03/07/2017
« Devenir autre, devenir moi »
Auđur Ava Ólafsdóttir, L’Embellie, traduit de l’islandais par Catherine Eyjólfsson, Zulma, 2017
« Là, tout va par trois, dit-elle, trois hommes dans votre vie sur une distance de trois cents kilomètres, trois bêtes mortes, trois accidents mineurs ou plutôt trois incidents malencontreux et il n’est pas certain qu’ils vous affectent directement, des bêtes seront estropiées, hommes et femmes vivront. Il est tout de même clair que trois bêtes mourront avant que vous ne rencontriez l’homme de votre vie. ». La voyante a bizarrement tout anticipé ; sans qu’on s’en doute, sans qu’on y croie vraiment, le roman est contenu dès le début dans ces paroles. Le roman, non : les faits qui en constituent la trame narrative ; le reste (l’essentiel) réside dans l’art inimitable de la conteuse Auđur Ava Ólafsdóttir : son écriture, sa maîtrise de la structure romanesque, son attachement contagieux aux personnages.
Elle aurait de quoi pester ou avoir le cafard, la jeune femme de 33 ans, polyglotte, traductrice et correctrice de son état, qui raconte ici son histoire (son histoire actuelle, et des souvenirs qui lui viennent par bribes en fonction des événements) : elle quitte son amant juste avant que son mari la quitte, des animaux viennent se jeter sous les roues de sa voiture, son amie Auđur, enceinte de jumeaux, lui confie son fils Tumi, mal entendant, mal voyant, alors qu’elle ne s’est jamais occupée d’enfants… En revanche, le pur hasard lui sourit, puisqu’elle gagne coup sur coup un chalet « prêt-à-monter » et une fortune au loto. Tout cela entraîne pour elle un changement radical de vie, qu’elle entérine en décidant de partir vers l’est, en ce mois de novembre islandais particulièrement pluvieux, sur une route littorale pleine d’embûches, pour rejoindre le village de son enfance, en coupant tout lien avec son passé immédiat. « Me voilà en vadrouille dans le noir et la pluie avec un enfant qui ne m’est rien, trois animaux de compagnie dans un bocal, un petit tas de documents qui ne valent pas d’être mentionnés et, last but not least, une boîte à gants bourrée de billets de banque : tout baigne. ».

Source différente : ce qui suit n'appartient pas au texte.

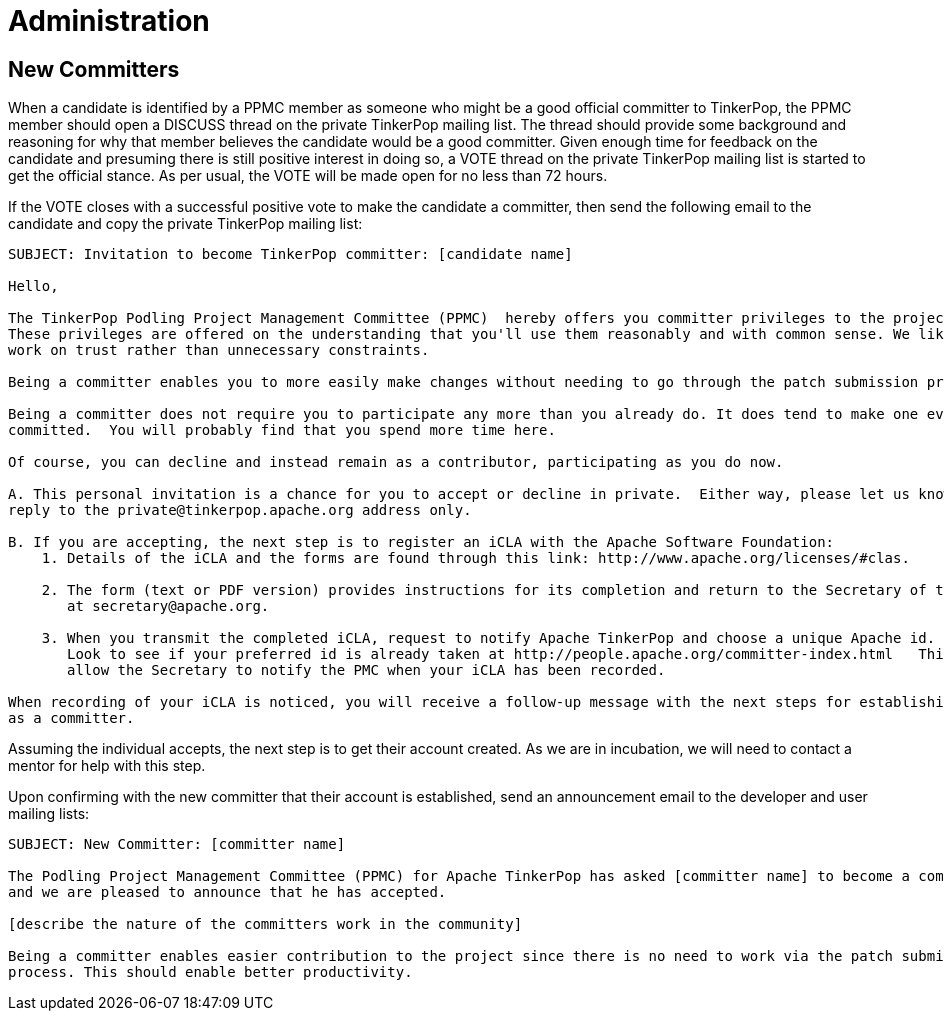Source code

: ////
Licensed to the Apache Software Foundation (ASF) under one or more
contributor license agreements.  See the NOTICE file distributed with
this work for additional information regarding copyright ownership.
The ASF licenses this file to You under the Apache License, Version 2.0
(the "License"); you may not use this file except in compliance with
the License.  You may obtain a copy of the License at

  http://www.apache.org/licenses/LICENSE-2.0

Unless required by applicable law or agreed to in writing, software
distributed under the License is distributed on an "AS IS" BASIS,
WITHOUT WARRANTIES OR CONDITIONS OF ANY KIND, either express or implied.
See the License for the specific language governing permissions and
limitations under the License.
////
Administration
==============

New Committers
--------------

When a candidate is identified by a PPMC member as someone who might be a good official committer to TinkerPop, the
PPMC member should open a DISCUSS thread on the private TinkerPop mailing list.  The thread should provide some
background and reasoning for why that member believes the candidate would be a good committer.  Given enough time for
feedback on the candidate and presuming there is still positive interest in doing so, a VOTE thread on the private
TinkerPop mailing list is started to get the official stance.  As per usual, the VOTE will be made open for no less
than 72 hours.

If the VOTE closes with a successful positive vote to make the candidate a committer, then send the following email
to the candidate and copy the private TinkerPop mailing list:

[source,text]
----
SUBJECT: Invitation to become TinkerPop committer: [candidate name]

Hello,

The TinkerPop Podling Project Management Committee (PPMC)  hereby offers you committer privileges to the project.
These privileges are offered on the understanding that you'll use them reasonably and with common sense. We like to
work on trust rather than unnecessary constraints.

Being a committer enables you to more easily make changes without needing to go through the patch submission process.

Being a committer does not require you to participate any more than you already do. It does tend to make one even more
committed.  You will probably find that you spend more time here.

Of course, you can decline and instead remain as a contributor, participating as you do now.

A. This personal invitation is a chance for you to accept or decline in private.  Either way, please let us know in
reply to the private@tinkerpop.apache.org address only.

B. If you are accepting, the next step is to register an iCLA with the Apache Software Foundation:
    1. Details of the iCLA and the forms are found through this link: http://www.apache.org/licenses/#clas.

    2. The form (text or PDF version) provides instructions for its completion and return to the Secretary of the ASF
       at secretary@apache.org.

    3. When you transmit the completed iCLA, request to notify Apache TinkerPop and choose a unique Apache id.
       Look to see if your preferred id is already taken at http://people.apache.org/committer-index.html   This will
       allow the Secretary to notify the PMC when your iCLA has been recorded.

When recording of your iCLA is noticed, you will receive a follow-up message with the next steps for establishing you
as a committer.
----

Assuming the individual accepts, the next step is to get their account created.  As we are in incubation, we will
need to contact a mentor for help with this step.

Upon confirming with the new committer that their account is established, send an announcement email to the
developer and user mailing lists:

[source,text]
----
SUBJECT: New Committer: [committer name]

The Podling Project Management Committee (PPMC) for Apache TinkerPop has asked [committer name] to become a committer
and we are pleased to announce that he has accepted.

[describe the nature of the committers work in the community]

Being a committer enables easier contribution to the project since there is no need to work via the patch submission
process. This should enable better productivity.
----



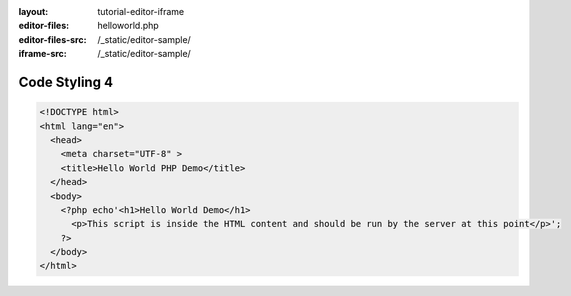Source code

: :layout: tutorial-editor-iframe
:editor-files: helloworld.php
:editor-files-src: /_static/editor-sample/
:iframe-src: /_static/editor-sample/

Code Styling 4
##############

.. sourcecode:: html+php

    <!DOCTYPE html>
    <html lang="en">
      <head>
        <meta charset="UTF-8" >
        <title>Hello World PHP Demo</title>
      </head>
      <body>
        <?php echo'<h1>Hello World Demo</h1>
          <p>This script is inside the HTML content and should be run by the server at this point</p>';
        ?>
      </body>
    </html>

Situations cocasses, péripéties périlleuses, réactions inattendues, décisions de dernier moment, paroles (et plus) échangées sans hésitations avec des inconnus, communication intense et mystérieuse avec son petit protégé… L’héroïne mène son périple avec une obstination salutaire et une volonté sans faille ; elle y trouve son bonheur : « En réalité, je ne puis guère être plus heureuse, car je commence à savoir qui je suis, je commence à devenir autre, devenir moi. ». Roman de l’aventure extérieure et intérieure, de la transformation de soi, plein d’humour et de tendresse, L’Embellie se lit avec d’autant plus de délectation que sa dernière partie est entièrement consacrée à « quarante-sept recettes de plats ou de boissons ainsi qu’une recette de tricot qui interviennent au fil » du récit. À expérimenter, et à consommer à loisir.